━━ EXERCISE DATA ━━

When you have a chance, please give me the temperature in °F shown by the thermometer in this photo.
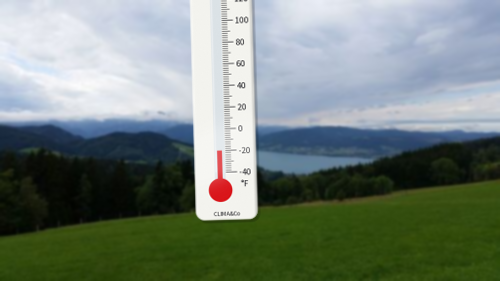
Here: -20 °F
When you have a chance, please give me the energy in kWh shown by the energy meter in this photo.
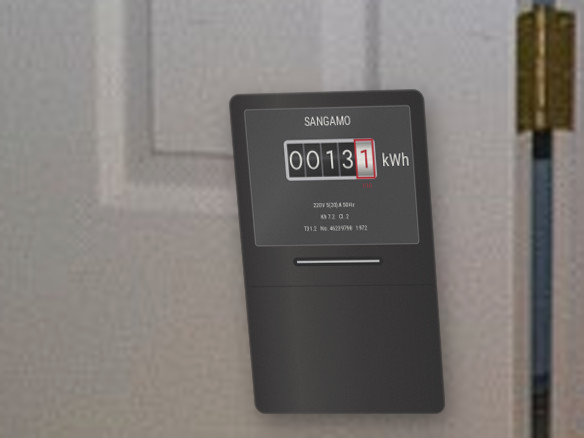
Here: 13.1 kWh
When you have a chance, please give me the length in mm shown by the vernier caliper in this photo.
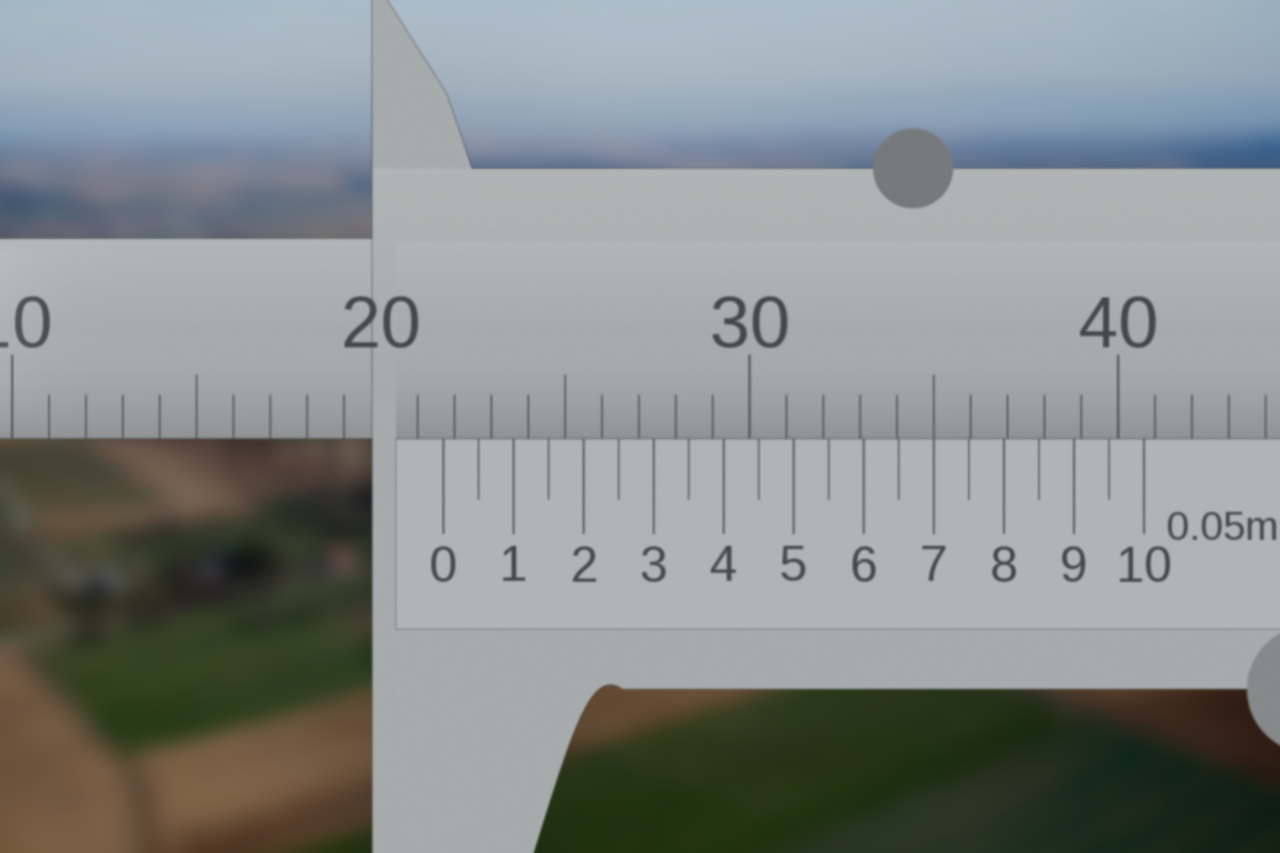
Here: 21.70 mm
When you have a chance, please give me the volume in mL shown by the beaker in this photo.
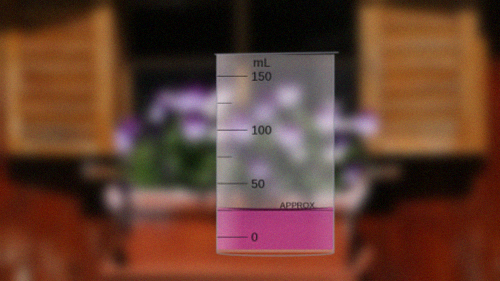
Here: 25 mL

━━━

## WHAT NEEDS TO BE DONE
Copy out every one of the records above, substituting "As soon as you can" for "When you have a chance" and changing nothing else. Omit the pictures from your copy.

## WORKED SOLUTION
As soon as you can, please give me the temperature in °F shown by the thermometer in this photo.
Here: -20 °F
As soon as you can, please give me the energy in kWh shown by the energy meter in this photo.
Here: 13.1 kWh
As soon as you can, please give me the length in mm shown by the vernier caliper in this photo.
Here: 21.70 mm
As soon as you can, please give me the volume in mL shown by the beaker in this photo.
Here: 25 mL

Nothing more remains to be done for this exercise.